**What you are asked to do**
Each line below must be reproduced exactly as it stands. Pictures stay out of the copy.

**Recorded data**

>>>>

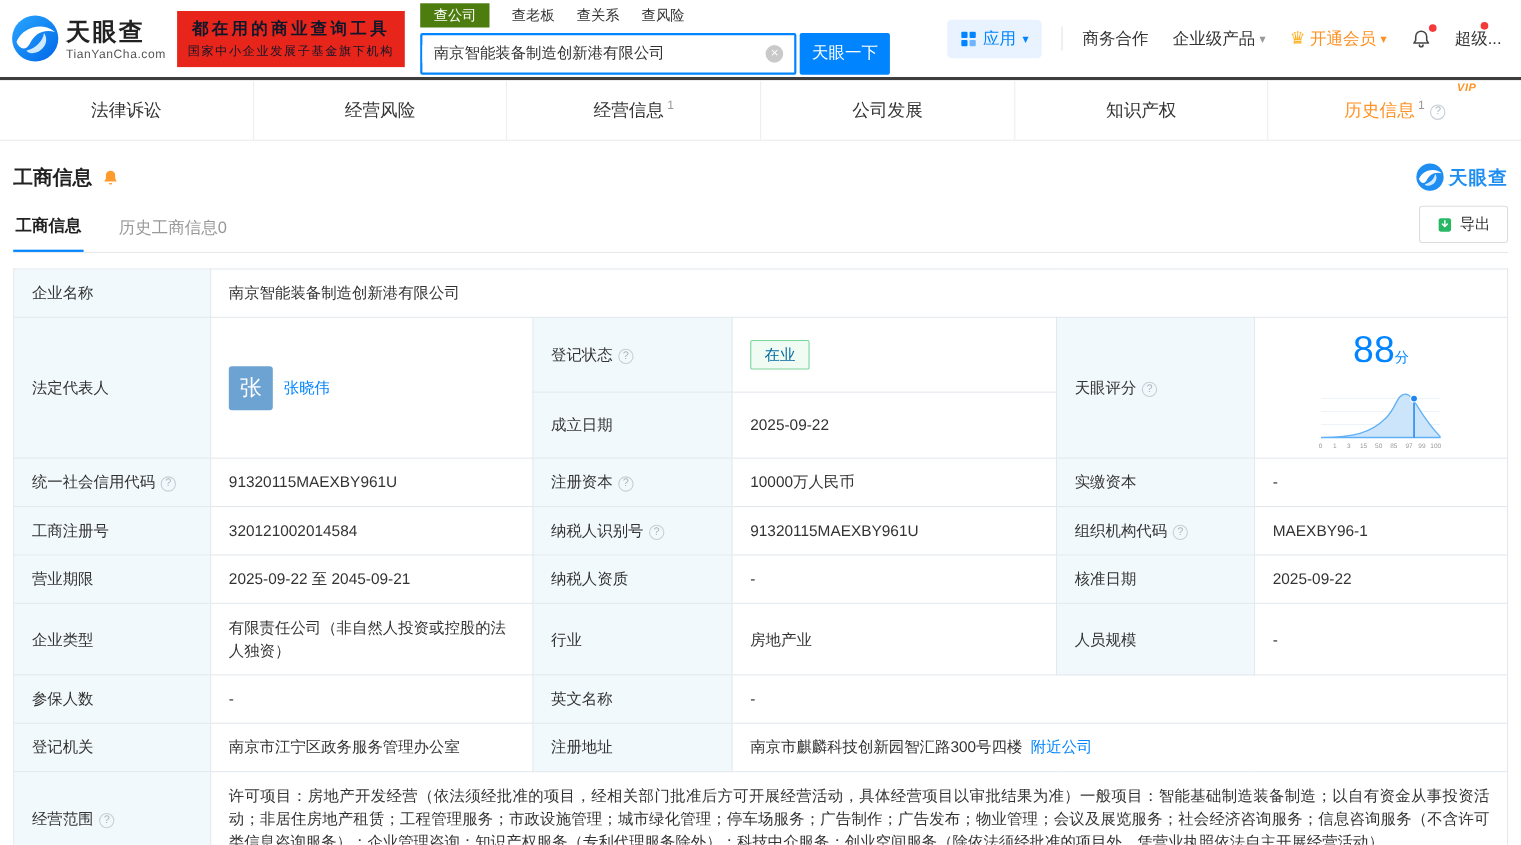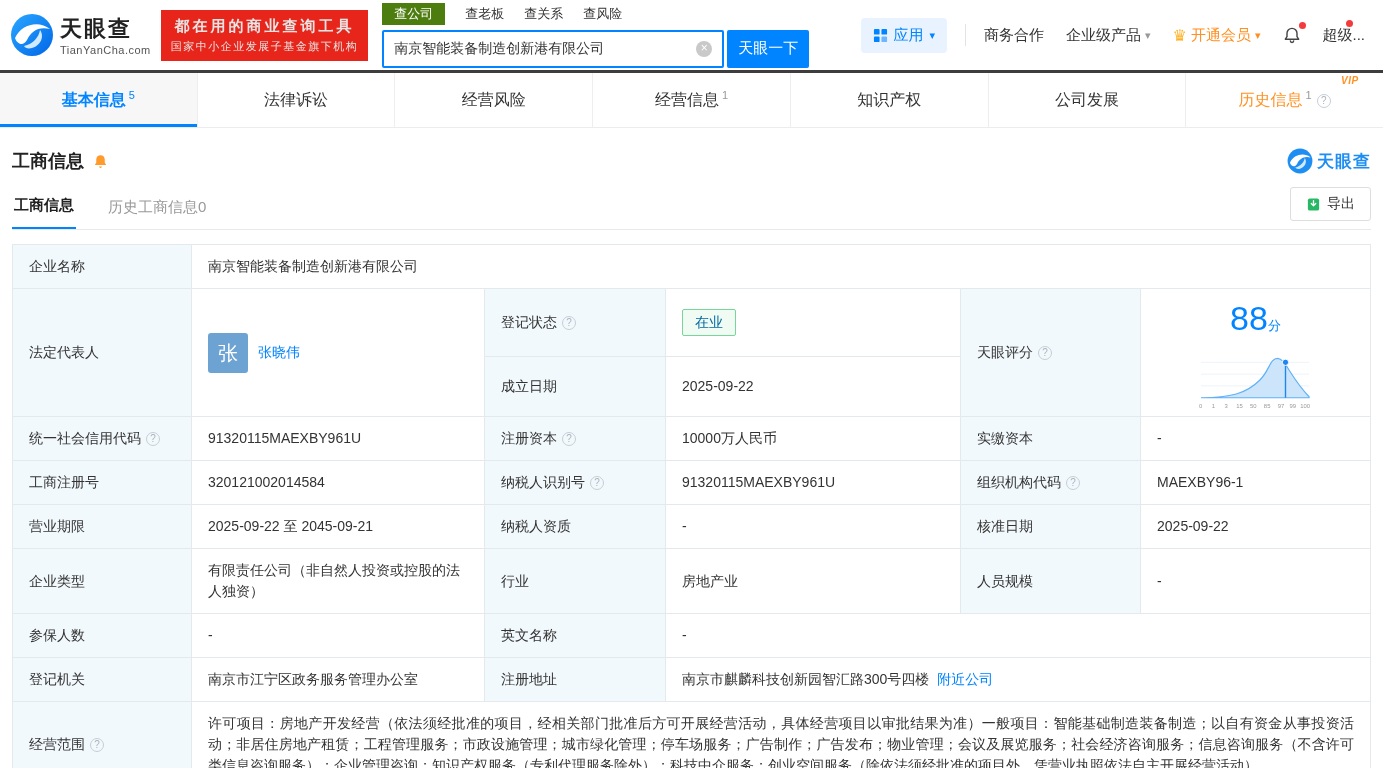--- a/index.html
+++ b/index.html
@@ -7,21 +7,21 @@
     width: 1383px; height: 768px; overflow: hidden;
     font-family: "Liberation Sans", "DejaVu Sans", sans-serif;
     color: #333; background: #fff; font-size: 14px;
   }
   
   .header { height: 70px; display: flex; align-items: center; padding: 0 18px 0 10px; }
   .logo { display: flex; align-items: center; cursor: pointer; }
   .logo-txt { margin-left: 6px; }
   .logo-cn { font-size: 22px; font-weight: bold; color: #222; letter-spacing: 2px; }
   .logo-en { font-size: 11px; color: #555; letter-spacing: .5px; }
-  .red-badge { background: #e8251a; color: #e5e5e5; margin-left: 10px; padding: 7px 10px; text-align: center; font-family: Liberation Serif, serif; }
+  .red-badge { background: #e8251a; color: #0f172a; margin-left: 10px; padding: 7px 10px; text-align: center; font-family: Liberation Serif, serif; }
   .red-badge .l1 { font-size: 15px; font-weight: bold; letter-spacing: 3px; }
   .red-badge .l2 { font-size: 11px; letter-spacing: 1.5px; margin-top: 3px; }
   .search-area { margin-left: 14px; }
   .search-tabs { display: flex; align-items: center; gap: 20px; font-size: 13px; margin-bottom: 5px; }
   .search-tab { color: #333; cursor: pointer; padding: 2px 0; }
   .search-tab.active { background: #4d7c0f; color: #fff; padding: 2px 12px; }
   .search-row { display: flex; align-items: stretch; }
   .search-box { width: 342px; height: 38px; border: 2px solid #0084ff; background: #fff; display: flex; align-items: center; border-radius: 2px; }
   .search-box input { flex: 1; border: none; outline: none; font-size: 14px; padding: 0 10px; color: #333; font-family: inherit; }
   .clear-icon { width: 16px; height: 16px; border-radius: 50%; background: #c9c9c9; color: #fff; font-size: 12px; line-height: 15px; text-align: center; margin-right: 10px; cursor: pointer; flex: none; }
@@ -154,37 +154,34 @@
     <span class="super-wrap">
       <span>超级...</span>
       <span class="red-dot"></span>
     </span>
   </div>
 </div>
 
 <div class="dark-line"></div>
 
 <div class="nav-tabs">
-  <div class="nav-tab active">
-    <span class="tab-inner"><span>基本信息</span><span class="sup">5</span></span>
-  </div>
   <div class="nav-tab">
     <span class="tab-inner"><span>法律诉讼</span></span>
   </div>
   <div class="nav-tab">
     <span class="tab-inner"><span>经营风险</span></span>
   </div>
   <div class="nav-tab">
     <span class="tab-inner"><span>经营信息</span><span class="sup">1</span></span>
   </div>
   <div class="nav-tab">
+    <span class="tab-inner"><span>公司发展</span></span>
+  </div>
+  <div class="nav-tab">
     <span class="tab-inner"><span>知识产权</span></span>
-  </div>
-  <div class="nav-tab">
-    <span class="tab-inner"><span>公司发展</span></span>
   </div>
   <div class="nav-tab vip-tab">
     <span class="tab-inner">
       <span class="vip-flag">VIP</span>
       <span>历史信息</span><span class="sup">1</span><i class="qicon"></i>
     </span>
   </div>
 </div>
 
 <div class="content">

<<<<

**Result**
--- a/index.html
+++ b/index.html
@@ -7,21 +7,21 @@
     width: 1383px; height: 768px; overflow: hidden;
     font-family: "Liberation Sans", "DejaVu Sans", sans-serif;
     color: #333; background: #fff; font-size: 14px;
   }
   
   .header { height: 70px; display: flex; align-items: center; padding: 0 18px 0 10px; }
   .logo { display: flex; align-items: center; cursor: pointer; }
   .logo-txt { margin-left: 6px; }
   .logo-cn { font-size: 22px; font-weight: bold; color: #222; letter-spacing: 2px; }
   .logo-en { font-size: 11px; color: #555; letter-spacing: .5px; }
-  .red-badge { background: #e8251a; color: #e5e5e5; margin-left: 10px; padding: 7px 10px; text-align: center; font-family: Liberation Serif, serif; }
+  .red-badge { background: #e8251a; color: #0f172a; margin-left: 10px; padding: 7px 10px; text-align: center; font-family: Liberation Serif, serif; }
   .red-badge .l1 { font-size: 15px; font-weight: bold; letter-spacing: 3px; }
   .red-badge .l2 { font-size: 11px; letter-spacing: 1.5px; margin-top: 3px; }
   .search-area { margin-left: 14px; }
   .search-tabs { display: flex; align-items: center; gap: 20px; font-size: 13px; margin-bottom: 5px; }
   .search-tab { color: #333; cursor: pointer; padding: 2px 0; }
   .search-tab.active { background: #4d7c0f; color: #fff; padding: 2px 12px; }
   .search-row { display: flex; align-items: stretch; }
   .search-box { width: 342px; height: 38px; border: 2px solid #0084ff; background: #fff; display: flex; align-items: center; border-radius: 2px; }
   .search-box input { flex: 1; border: none; outline: none; font-size: 14px; padding: 0 10px; color: #333; font-family: inherit; }
   .clear-icon { width: 16px; height: 16px; border-radius: 50%; background: #c9c9c9; color: #fff; font-size: 12px; line-height: 15px; text-align: center; margin-right: 10px; cursor: pointer; flex: none; }
@@ -154,37 +154,34 @@
     <span class="super-wrap">
       <span>超级...</span>
       <span class="red-dot"></span>
     </span>
   </div>
 </div>
 
 <div class="dark-line"></div>
 
 <div class="nav-tabs">
-  <div class="nav-tab active">
-    <span class="tab-inner"><span>基本信息</span><span class="sup">5</span></span>
-  </div>
   <div class="nav-tab">
     <span class="tab-inner"><span>法律诉讼</span></span>
   </div>
   <div class="nav-tab">
     <span class="tab-inner"><span>经营风险</span></span>
   </div>
   <div class="nav-tab">
     <span class="tab-inner"><span>经营信息</span><span class="sup">1</span></span>
   </div>
   <div class="nav-tab">
+    <span class="tab-inner"><span>公司发展</span></span>
+  </div>
+  <div class="nav-tab">
     <span class="tab-inner"><span>知识产权</span></span>
-  </div>
-  <div class="nav-tab">
-    <span class="tab-inner"><span>公司发展</span></span>
   </div>
   <div class="nav-tab vip-tab">
     <span class="tab-inner">
       <span class="vip-flag">VIP</span>
       <span>历史信息</span><span class="sup">1</span><i class="qicon"></i>
     </span>
   </div>
 </div>
 
 <div class="content">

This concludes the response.